Re: size of nfsv4 writes

Olga Kornievskaia <aglo@xxxxxxxxxxxxxx> · Fri, 13 Jun 2008 14:19:39 -0400

Chuck Lever wrote:
On Jun 12, 2008, at 5:41 PM, Olga Kornievskaia wrote:
Olga Kornievskaia wrote:
Trond Myklebust wrote:
On Wed, 2008-06-04 at 12:40 -0400, Olga Kornievskaia wrote:
While testing NFSv4 performance over the 10GE network, we are 
seeing the following behavior and would like to know if it is 
normal or a bug in the client code.

The server offers the max_write of 1M. The client mounts the 
server with the "wsize" option of 1M. Yet during the write we are 
seeing that the write size is at most 49K. Why does client never 
come close to 1M limit?

I have a feeling that is due to some crap in the VM. I'm currently
investigating a situation where it appears we're sending 1 COMMIT for
every 1-5 32k WRITEs. This is not a policy that stems from the NFS
client, so it would appear that the VM is being silly about things.

I'm specially suspicious of the code in get_dirty_limits() that is
setting a limit to the number of dirty pages based on the number of
pages a given BDI has written out in the recent past. As far as I can
see, the intention is to penalise devices that are slow writers, 
but in
practice it doesn't do that: it penalises the devices that have the
least activity.

I think we are seeing larger than usual number of COMMIT messages.
Using Chuck's nfs-iostats to monitor an NFS write I can see that each 
operation writes about 830MB. Why is so much small than wsize=1M?

I assume you mean 830KB.

Remember that nfs-iostats reports an average transfer size, so you may 
be seeing a lot of 1MB writes on the wire, and just enough small 
writes to reduce the average.  Or, the client may not be writing 1MB 
at all.

You have to look at a network trace to see which.

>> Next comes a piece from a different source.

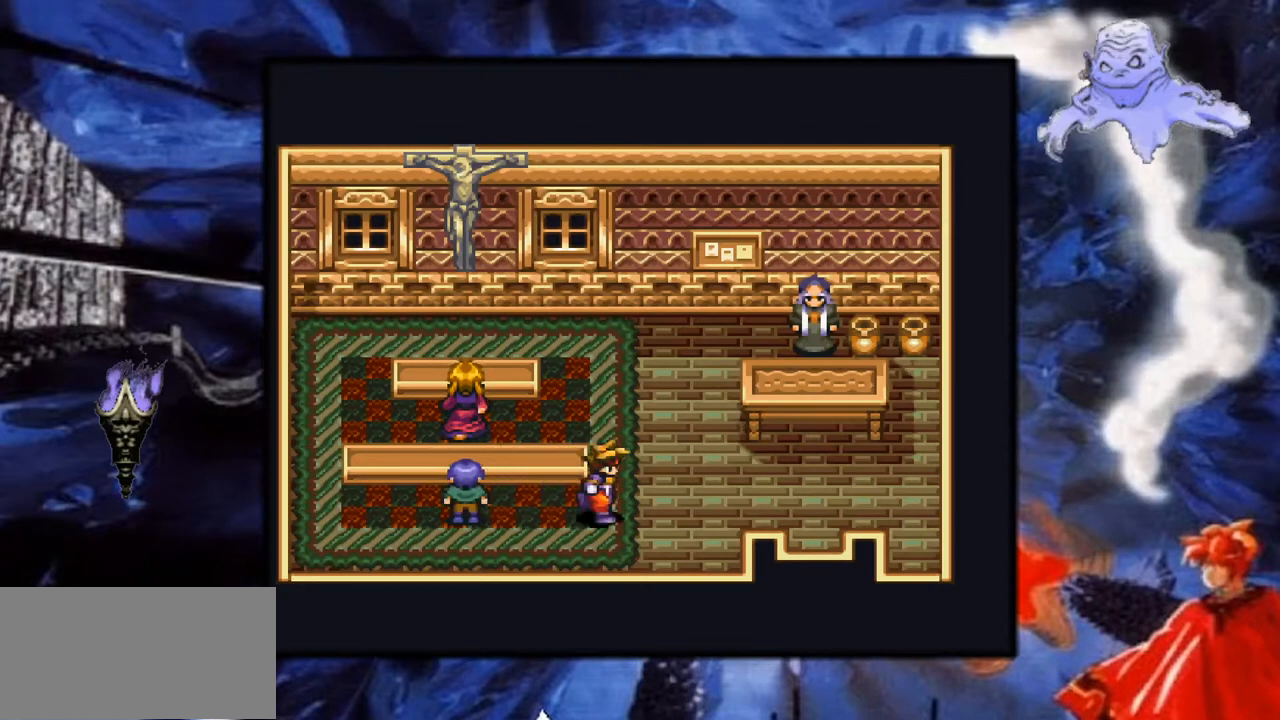
{"buttons": ["DPAD_LEFT"], "events": [[17, "DPAD_RIGHT", "up"], [17, "DPAD_UP", "down"], [250, "DPAD_LEFT", "down"], [300, "DPAD_UP", "up"], [333, "Y", "up"]]}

On the other hand, 830KB is still very large.
Apologizes, yes, it is 830KB. If you say it's an average write then my 
question is why is NFS breaking down 1M writes into smaller chunks? When 
I say 1M write I'm referring the the user land (dd) calling write() with 
1M buffer.

I'm trying to understand why NFS has poor write performance. I had 2 
leads to pursue (1) nfs-iostats shows that each write operation is 
>100KB smaller than a read operation and (2) I see that during a write 
nfs-iostats reports fewer operations per second than during a read. The 
latter can be due to the COMMIT problem.

If nfs client is writing less amount of data on each operation and it is 
not able to write fast enough, wouldn't that explain it's poor performance.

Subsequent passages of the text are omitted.